[TEXT SECTION Boundary: Start]

You never need to keep track of zero sheep or tally your zero children. Instead of “We have zero bananas,” the grocer says, “We have no bananas.” You don’t have to have a number to express the lack of something, and it didn’t occur to anybody to assign a symbol to the absence of objects. This is why people got along without zero for so long. It simply wasn’t needed. Zero just never came up.
In fact, knowing about numbers at all was quite an ability in prehistoric times. Simply being able to count was considered a talent as mystical and arcane as casting spells and calling the gods by name. In the Egyptian Book of the Dead, when a dead soul is challenged by Aqen, the ferryman who conveys departed spirits across a river in the netherworld, Aqen refuses to allow anyone aboard “who does not know the number of his fingers.” The soul must then recite a counting rhyme to tally his fingers, satisfying the ferryman. (The Greek ferryman, on the other hand, wanted money, which was stowed under the dead person’s tongue.)
Though counting abilities were rare in the ancient world, numbers and the fundamentals of counting always developed before writing and reading. When early civilizations started pressing reeds to clay tablets, carving figures in stone, and daubing ink on parchment and on papyrus, number systems had already been well-established. Transcribing the oral number system into written form was a simple task: people just needed to figure out a coding method whereby scribes could set the numbers down in a more permanent form. (Some societies even found a way to do this before they discovered writing. The illiterate Incas, for one, used the quipu, a string of colored, knotted cords, to record calculations.)
The first scribes wrote down numbers in a way that matched their base system, and predictably, did it in the most concise way they could think of. Society had progressed since the time of Gog. Instead of making little groups of marks over and over, the scribes created symbols for each type of grouping; in a quinary system, a scribe might make a certain mark for one, a different symbol for a group of five, yet another mark for a group of 25, and so forth.
The Egyptians did just that. More than 5,000 years ago, before the time of the pyramids, the ancient Egyptians designed a system for transcribing their decimal system, where pictures stood for numbers. A single vertical mark represented a unit, while a heel bone represented 10, a swirly snare stood for 100, and so on. To write down a number with this scheme, all an Egyptian scribe had to do was record groups of these symbols. Instead of having to write down 123 tick marks to denote the number “one hundred and twenty-three,” the scribe wrote six symbols: one snare, two heels, and three vertical marks. It was the typical way of doing mathematics in antiquity. And like most other civilizations Egypt did not have—or need—a zero.
Yet the ancient Egyptians were quite sophisticated mathematicians. They were master astronomers and timekeepers, which meant that they had to use advanced math, thanks to the wandering nature of the calendar.
Creating a stable calendar was a problem for most ancient peoples, because they generally started out with a lunar calendar: the length of a month was the time between successive full moons. It was a natural choice; the waxing and waning of the moon in the heavens was hard to overlook, and it offered a convenient way of marking periodic cycles of time. But the lunar month is between 29 and 30 days long. No matter how you arrange it, 12 lunar months only add up to about 354 days—roughly 11 short of the solar year’s length. Thirteen lunar months yield roughly 19 days too many. Since it is the solar year, not the lunar year, that determines the time for harvest and planting, the seasons seem to drift when you reckon by an uncorrected lunar year.

[TEXT SECTION Boundary: End]

### APPLY WHAT YOU READ
**1.** Reproduce the part of the passage on early number systems between "The Egyptians did" and "have—or need—a zero.", inclusive.
**2.** Go on with the passage on early number systems from the point where it stops.

[RECORD SET Boundary: Start]

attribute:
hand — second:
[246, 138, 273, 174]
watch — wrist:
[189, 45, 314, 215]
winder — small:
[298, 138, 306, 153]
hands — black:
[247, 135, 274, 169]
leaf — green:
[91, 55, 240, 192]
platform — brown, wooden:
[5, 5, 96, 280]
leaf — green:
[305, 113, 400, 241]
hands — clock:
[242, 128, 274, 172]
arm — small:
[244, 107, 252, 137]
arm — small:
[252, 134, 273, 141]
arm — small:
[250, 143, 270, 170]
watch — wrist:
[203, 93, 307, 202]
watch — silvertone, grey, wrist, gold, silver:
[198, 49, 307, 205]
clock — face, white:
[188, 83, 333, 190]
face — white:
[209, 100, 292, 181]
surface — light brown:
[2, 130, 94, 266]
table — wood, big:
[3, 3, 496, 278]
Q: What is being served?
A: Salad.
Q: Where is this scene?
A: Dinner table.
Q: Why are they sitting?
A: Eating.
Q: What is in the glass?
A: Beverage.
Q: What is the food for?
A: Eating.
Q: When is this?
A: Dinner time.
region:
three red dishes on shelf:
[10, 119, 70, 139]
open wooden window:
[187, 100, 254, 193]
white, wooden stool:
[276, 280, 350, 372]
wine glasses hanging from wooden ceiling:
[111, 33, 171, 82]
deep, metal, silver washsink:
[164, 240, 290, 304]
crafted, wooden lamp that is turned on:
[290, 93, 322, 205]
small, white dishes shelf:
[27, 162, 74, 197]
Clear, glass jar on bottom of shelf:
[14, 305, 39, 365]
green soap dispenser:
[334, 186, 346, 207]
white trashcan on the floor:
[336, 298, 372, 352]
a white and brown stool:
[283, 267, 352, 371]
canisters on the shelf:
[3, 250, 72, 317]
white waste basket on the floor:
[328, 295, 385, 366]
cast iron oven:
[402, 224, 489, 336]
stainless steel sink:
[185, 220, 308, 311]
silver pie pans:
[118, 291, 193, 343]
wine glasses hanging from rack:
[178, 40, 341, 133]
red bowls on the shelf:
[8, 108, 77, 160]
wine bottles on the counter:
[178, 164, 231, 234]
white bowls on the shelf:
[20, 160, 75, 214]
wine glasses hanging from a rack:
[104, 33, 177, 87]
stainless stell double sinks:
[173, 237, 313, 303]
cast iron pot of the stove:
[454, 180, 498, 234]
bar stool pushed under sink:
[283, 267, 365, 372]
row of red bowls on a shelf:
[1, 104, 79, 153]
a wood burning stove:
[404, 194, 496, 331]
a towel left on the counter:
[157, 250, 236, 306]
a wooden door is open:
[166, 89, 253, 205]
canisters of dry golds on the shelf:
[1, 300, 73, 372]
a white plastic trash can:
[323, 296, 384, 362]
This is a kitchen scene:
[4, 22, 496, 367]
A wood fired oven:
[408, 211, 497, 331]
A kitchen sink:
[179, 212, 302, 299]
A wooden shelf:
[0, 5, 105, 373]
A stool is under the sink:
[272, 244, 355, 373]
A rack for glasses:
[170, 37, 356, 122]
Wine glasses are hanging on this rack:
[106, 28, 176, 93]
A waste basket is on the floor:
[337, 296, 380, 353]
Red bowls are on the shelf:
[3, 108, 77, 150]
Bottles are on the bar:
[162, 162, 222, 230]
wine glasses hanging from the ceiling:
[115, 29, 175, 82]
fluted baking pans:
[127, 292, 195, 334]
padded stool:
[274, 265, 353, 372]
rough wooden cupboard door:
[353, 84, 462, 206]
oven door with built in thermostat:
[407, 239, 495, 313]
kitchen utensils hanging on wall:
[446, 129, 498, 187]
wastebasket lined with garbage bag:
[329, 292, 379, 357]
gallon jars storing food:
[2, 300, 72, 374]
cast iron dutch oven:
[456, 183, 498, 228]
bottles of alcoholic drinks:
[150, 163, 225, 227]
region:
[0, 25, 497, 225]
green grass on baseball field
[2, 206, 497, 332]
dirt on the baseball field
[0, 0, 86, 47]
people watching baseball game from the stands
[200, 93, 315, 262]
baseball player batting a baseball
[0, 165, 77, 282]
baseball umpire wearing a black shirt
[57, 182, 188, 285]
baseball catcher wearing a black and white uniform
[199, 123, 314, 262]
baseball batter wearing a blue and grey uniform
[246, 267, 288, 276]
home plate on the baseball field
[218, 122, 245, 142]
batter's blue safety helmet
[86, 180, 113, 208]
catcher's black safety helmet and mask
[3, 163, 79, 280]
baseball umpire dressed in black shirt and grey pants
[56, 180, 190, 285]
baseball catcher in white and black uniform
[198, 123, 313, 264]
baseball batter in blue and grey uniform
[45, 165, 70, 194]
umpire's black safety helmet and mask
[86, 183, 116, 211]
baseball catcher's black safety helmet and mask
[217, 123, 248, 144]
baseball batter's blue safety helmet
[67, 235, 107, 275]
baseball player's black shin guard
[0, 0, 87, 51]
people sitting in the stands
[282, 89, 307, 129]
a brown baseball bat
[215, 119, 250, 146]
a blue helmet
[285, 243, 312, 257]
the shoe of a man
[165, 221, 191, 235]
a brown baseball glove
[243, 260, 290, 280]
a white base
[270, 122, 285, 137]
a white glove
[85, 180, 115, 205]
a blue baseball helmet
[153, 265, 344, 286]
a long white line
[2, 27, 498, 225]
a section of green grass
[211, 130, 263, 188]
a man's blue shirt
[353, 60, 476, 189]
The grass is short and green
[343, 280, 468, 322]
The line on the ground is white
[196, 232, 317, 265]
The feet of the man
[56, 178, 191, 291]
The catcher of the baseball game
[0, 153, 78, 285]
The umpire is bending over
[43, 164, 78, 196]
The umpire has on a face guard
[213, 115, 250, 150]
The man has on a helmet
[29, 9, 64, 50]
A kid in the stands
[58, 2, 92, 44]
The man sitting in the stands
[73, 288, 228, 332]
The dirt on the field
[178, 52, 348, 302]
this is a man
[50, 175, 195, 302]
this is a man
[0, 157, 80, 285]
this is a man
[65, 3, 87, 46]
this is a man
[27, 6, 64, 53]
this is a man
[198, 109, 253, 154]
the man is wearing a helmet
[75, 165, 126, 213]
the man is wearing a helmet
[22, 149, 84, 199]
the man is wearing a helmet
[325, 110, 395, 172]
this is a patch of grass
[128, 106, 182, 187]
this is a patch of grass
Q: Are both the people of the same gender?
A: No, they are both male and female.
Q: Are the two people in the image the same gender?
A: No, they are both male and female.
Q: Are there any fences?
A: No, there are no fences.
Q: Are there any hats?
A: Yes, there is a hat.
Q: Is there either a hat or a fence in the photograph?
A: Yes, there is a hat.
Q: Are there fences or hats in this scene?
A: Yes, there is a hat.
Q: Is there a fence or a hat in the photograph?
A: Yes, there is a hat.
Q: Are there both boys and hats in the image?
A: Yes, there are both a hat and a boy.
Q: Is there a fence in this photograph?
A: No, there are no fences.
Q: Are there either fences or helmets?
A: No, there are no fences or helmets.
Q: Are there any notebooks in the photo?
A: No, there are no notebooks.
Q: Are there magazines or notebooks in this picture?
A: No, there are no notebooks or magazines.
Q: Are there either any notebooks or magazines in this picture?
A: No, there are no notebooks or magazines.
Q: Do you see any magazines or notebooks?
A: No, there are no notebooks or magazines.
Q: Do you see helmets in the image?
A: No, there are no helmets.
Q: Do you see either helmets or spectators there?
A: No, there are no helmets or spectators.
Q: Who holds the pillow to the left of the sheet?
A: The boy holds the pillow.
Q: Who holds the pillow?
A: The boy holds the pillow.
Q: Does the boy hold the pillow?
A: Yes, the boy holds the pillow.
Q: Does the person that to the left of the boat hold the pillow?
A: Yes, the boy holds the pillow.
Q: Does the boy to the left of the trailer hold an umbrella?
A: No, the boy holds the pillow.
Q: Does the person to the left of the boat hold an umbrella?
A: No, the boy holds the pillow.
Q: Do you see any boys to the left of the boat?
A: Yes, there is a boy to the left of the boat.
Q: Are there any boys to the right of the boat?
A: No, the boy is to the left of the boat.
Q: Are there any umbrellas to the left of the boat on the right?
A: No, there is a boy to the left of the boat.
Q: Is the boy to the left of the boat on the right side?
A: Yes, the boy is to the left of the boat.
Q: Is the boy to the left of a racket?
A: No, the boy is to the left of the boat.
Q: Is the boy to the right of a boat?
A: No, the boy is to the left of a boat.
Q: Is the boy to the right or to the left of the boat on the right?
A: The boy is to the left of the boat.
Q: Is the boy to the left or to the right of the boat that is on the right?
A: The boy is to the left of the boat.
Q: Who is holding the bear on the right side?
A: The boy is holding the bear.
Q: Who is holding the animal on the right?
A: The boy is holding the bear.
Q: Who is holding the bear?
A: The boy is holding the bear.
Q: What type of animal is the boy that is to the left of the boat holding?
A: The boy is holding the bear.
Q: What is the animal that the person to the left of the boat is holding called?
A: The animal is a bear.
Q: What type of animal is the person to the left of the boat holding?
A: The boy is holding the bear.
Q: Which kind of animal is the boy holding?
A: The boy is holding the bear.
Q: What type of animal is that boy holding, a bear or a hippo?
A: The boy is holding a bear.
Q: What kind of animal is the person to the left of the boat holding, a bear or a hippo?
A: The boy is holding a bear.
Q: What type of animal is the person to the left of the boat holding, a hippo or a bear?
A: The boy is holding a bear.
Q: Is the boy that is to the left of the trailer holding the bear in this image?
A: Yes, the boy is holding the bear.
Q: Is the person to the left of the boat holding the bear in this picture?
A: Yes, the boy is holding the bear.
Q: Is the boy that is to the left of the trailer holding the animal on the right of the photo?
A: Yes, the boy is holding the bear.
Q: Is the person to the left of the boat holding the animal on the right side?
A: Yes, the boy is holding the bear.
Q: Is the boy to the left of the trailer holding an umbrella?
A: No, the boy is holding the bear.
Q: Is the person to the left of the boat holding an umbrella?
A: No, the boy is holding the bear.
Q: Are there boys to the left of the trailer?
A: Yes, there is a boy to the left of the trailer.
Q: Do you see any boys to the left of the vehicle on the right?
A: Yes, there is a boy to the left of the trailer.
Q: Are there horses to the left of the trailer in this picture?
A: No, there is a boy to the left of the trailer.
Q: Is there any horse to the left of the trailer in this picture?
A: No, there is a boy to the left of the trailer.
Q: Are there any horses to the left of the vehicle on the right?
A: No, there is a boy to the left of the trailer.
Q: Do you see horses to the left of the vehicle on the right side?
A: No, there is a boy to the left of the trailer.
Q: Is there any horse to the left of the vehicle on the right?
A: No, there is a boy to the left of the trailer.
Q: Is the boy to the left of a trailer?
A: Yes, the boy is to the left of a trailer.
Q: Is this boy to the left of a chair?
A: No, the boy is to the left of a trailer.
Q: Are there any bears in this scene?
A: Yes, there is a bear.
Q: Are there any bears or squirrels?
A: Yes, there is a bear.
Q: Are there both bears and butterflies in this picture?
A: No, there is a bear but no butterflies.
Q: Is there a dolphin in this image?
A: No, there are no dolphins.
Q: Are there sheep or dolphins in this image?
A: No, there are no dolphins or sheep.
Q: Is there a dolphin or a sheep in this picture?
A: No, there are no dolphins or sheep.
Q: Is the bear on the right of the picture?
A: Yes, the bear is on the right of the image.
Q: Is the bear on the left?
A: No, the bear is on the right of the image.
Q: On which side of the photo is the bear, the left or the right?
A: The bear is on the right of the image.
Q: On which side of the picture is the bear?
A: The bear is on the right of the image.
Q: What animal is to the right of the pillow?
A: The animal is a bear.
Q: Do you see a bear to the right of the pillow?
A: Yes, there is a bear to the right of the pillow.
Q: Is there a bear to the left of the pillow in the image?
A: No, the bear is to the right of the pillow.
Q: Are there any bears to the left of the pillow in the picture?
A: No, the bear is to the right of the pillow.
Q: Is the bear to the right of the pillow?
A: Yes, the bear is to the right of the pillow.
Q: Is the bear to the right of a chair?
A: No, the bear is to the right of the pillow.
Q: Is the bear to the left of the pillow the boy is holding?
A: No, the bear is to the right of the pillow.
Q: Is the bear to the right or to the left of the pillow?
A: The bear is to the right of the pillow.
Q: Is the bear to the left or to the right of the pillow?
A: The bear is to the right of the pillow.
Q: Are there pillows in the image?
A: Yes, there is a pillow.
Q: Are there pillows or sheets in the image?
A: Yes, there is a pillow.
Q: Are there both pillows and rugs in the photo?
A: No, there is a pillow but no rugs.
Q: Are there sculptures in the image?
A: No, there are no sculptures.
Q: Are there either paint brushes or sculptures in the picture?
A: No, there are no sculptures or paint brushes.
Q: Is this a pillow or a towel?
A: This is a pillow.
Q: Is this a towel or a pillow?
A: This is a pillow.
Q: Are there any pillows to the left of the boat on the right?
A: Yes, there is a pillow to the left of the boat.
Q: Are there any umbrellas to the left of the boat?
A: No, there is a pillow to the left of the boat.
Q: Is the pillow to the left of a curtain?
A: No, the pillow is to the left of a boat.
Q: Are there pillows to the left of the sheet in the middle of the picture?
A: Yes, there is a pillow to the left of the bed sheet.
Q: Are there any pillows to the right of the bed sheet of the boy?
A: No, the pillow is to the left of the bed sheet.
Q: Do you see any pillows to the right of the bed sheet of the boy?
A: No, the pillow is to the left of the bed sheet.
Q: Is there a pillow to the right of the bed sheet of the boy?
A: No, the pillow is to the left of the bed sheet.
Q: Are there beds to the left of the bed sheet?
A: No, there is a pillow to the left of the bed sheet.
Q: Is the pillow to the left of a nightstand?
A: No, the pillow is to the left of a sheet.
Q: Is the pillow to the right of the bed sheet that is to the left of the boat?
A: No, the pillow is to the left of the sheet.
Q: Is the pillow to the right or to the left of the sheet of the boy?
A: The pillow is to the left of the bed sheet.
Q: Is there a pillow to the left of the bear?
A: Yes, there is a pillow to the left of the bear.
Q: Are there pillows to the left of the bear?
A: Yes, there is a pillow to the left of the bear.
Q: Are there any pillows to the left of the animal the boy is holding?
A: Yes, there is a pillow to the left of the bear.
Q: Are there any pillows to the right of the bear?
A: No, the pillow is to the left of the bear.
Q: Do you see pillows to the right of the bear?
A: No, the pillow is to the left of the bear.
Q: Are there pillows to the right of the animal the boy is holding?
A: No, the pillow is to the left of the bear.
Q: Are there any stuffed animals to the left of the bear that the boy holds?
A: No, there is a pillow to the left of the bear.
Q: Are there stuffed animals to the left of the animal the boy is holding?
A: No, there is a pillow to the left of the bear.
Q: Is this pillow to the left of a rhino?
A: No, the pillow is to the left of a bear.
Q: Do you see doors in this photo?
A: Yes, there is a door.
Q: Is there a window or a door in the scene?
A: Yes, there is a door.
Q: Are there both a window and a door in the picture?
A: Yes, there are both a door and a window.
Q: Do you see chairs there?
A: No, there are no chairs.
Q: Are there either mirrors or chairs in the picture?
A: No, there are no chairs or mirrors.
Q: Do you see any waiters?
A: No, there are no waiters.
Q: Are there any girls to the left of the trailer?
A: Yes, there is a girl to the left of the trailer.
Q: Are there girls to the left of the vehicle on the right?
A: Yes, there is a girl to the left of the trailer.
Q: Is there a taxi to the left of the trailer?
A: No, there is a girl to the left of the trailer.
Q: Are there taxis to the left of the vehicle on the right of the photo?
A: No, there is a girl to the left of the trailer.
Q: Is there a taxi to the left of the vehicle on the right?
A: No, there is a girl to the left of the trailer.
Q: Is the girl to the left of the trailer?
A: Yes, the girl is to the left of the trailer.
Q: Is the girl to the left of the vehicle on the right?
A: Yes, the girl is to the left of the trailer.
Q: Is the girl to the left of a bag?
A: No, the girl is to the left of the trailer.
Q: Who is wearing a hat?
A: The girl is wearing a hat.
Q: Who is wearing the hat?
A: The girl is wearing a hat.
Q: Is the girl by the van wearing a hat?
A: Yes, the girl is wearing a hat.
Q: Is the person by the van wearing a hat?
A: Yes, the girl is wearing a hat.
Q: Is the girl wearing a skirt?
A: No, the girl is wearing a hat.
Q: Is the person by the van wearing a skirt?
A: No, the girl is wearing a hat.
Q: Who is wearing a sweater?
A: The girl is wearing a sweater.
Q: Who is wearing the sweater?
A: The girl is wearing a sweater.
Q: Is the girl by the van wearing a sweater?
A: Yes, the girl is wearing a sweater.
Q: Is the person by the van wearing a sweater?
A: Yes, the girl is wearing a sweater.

[RECORD SET Boundary: End]

### OUTPUTS BY TASK
**1.**
The Egyptians did just that. More than 5,000 years ago, before the time of the pyramids, the ancient Egyptians designed a system for transcribing their decimal system, where pictures stood for numbers. A single vertical mark represented a unit, while a heel bone represented 10, a swirly snare stood for 100, and so on. To write down a number with this scheme, all an Egyptian scribe had to do was record groups of these symbols. Instead of having to write down 123 tick marks to denote the number “one hundred and twenty-three,” the scribe wrote six symbols: one snare, two heels, and three vertical marks. It was the typical way of doing mathematics in antiquity. And like most other civilizations Egypt did not have—or need—a zero.

**2.**
Correcting the lunar calendar is a complicated undertaking. A number of modern-day nations, like Israel and Saudi Arabia, still use a modified lunar calendar, but 6,000 years ago the Egyptians came up with a better system. Their method was a much simpler way of keeping track of the passage of the days, producing a calendar that stayed in sync with the seasons for many years. Instead of using the moon to keep track of the passage of time, the Egyptians used the sun, just as most nations do today.
The Egyptian calendar had 12 months, like the lunar one, but each month was 30 days long. (Being base-10 sort of people, their week, the decade, was 10 days long.) At the end of the year, there were an extra five days, bringing the total up to 365. This calendar was the ancestor of our own calendar; the Egyptian system was adopted by Greece and then by Rome, where it was modified by adding leap years, and then became the standard calendar of the Western world. However, since the Egyptians, the Greeks, and the Romans did not have zero, the Western calendar does not have any zeros—an oversight that would cause problems millennia later.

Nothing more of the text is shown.